The Sun Also Rises

“Never be daunted”  - Ernest Hemingway, The Sun Also Rises

It has been a very strange year, full of odd ups and downs. I've had some amazingly positive things happen, along with some major disappointments.

I haven't gotten into details about the upsetting stuff here, as I try to keep these pages as an upbeat, happy place. Let's suffice it to say that there've been things both big and little, some of them really disappointing. Some of them are too private to discuss; nobody's business but my own.

In the past month, I have not been myself. My normal, happy, loving self has been taken over by other, more awful emotions. Disappointment. Unhappiness. A burning white-hot rage of holy indignation. Fear for the future.

This is new ground for me. I do not recognize my face in the mirror. It is like I have swallowed acid and can't decide whether to spit or swallow; it burns, it burns, either way.

I have never been one to get enmired in politics - in fact, I find the topic mortifying - but I honestly do not recognize what my country has become.

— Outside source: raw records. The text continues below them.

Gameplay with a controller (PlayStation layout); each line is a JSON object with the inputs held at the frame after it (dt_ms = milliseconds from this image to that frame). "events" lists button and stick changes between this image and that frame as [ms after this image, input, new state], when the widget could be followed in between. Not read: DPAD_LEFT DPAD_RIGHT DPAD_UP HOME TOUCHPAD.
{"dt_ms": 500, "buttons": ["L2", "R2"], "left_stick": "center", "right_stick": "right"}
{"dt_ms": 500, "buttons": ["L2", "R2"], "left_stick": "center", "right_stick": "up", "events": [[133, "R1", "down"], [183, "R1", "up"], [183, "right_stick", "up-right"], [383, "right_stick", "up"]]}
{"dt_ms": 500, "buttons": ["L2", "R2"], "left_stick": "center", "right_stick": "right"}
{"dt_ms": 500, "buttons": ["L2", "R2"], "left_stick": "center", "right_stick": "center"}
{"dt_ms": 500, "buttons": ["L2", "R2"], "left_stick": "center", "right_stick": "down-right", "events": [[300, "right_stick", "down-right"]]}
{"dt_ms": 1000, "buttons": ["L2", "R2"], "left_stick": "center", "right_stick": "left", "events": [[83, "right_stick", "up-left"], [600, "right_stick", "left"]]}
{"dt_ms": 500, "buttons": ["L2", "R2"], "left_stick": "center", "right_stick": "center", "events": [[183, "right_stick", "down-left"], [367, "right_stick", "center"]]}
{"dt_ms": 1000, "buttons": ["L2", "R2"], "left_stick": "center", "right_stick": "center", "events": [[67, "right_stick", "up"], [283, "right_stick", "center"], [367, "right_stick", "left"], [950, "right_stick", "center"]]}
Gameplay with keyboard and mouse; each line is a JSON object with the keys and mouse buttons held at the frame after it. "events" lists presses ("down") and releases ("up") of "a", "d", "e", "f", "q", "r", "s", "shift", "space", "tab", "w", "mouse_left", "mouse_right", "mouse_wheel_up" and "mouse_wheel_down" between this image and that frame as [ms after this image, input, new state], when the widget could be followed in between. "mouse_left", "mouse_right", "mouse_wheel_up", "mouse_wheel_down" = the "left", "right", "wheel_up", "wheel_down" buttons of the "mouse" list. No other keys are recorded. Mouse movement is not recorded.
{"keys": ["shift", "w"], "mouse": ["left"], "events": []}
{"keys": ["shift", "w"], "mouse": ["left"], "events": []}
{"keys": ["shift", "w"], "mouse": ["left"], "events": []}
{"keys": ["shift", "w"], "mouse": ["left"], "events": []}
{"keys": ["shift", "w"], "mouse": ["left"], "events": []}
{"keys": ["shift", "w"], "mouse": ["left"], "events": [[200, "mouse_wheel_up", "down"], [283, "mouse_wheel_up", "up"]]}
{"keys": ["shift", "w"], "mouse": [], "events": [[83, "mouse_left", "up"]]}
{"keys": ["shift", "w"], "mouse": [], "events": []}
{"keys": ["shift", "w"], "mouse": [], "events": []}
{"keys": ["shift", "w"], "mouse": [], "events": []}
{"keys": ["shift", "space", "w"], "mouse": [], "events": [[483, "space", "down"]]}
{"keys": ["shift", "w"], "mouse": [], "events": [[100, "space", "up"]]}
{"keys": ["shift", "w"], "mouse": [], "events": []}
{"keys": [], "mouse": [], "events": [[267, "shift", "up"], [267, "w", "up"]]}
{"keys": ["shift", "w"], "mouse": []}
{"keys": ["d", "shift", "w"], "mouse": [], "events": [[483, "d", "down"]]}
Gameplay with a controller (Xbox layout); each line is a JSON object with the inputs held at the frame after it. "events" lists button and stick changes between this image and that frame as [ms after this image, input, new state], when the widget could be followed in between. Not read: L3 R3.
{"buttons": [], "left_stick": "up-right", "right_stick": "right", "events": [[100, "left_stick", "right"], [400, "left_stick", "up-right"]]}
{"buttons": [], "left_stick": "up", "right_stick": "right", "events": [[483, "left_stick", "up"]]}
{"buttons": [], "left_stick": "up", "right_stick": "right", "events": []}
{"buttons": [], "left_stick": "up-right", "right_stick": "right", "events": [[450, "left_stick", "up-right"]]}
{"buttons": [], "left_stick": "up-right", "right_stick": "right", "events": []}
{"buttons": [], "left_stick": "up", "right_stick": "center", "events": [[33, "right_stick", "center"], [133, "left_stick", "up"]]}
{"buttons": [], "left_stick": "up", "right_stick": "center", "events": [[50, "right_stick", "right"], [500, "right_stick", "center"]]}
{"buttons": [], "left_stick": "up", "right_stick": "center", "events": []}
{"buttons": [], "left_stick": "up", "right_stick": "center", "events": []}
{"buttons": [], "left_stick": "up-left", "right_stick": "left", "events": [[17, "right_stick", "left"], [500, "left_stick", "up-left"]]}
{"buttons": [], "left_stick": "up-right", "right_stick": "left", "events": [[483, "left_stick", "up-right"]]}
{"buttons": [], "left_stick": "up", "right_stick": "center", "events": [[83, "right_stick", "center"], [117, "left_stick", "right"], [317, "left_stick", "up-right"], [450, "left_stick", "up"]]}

I cannot believe the things that are happening here.

Some of the dreams I had, some of the beliefs I held true, have been shattered. I am struggling to find my way. What shall be the path of love and mercy in a broken, hateful world, where things promise only to get worse?

In the lesser scheme of things - to the world, at least - one of the things I lost this fall was my camera. My camera takes me to my happy place. Did you ever wonder why I go out with it every morning?

Did you ever think I might be looking for something to get me through my day? Did you ever think I might be . . . broken? A Seeker, looking for reasons to believe?

But alas, my camera, my beloved Canon PowerShot SX50 HS, died on me in mid-October. Fortunately, it did so right after it helped get me through the only professional photo shoot I've done in my entire life. That's the good thing, at least.

I've been using my SX40 as a back-up, but the whole experience has not been as joyful. The camera works but the pictures aren't as good. Neither is the zoom. The lens makes an awful death-rattle/squeal when it extends. I have been willing it to hang on until help comes.

There are things in the world you can control and things you cannot. Wisdom - and peace - can be found in deciding which things belong in which category. On each day, can we tackle even just One Thing That Can Be Done, and do it, and move on . . .

So on this day, I finally took a step to address at least one broken thing in my own little world: I ordered a new camera, the Canon PowerShot SX60 HS. I had been watching the price - it started out around $550 when it was first released and dropped to $479.

I kept an eye on the price around Thanksgiving but it never really dropped much more. On this day, we did some more searches online and my husband found it for $459 with no shipping or tax from 42nd Street Photo in New York City.

I checked the customer reviews and they were glowing. I went ahead and placed the order. The camera should be here within a few days. Maybe even by my birthday, which is at the end of this week.

"When the new camera comes, won't you be happy again?" my husband pleaded with me.

(And I am ashamed, dear people, to tell you that this man who loves me beyond measure is the only person I have been overtly mean to during this time. He has put up with a lot, that man. I have said to him all the horrible, broken things I cannot/will not say to others, and he has loved me right back anyway.)

"I will at least try to ACT happy," I promised him.

"Maybe if you ACT happy, you will convince yourself you ARE happy again," he said hopefully.

"Wouldn't it be pretty to think so," I said. And I tried smiling, though I found I didn't mean it at all. At least, not at first.

Yes, I will try to do better. When the new camera comes, I will pick it up and pretend - until I make it so - that I am the old happy me. I will go out into the world with whatever joy I can muster, into the places where beauty lives. I will capture and bring back the glories of every sunrise; I will remind myself, again, not to take any of these gifts for granted.

I will try to be the change I want to see in this new broken, worrisome world. Can the world be healed - can I be healed - one picture at a time? We shall see. At least I'll get to have some fun trying. . . . (And I do realize that there are bigger issues that pictures alone cannot solve; rest assured that I will do my best by those, as well.)

This picture, by the way, is sunrise as viewed through the window of our bedroom, covered in condensation from our breath overnight. I love the thought of us lying there, wrapped around each other as we sleep, breathing out, breathing in . . . And then the morning's golden sun comes in and turns it into art.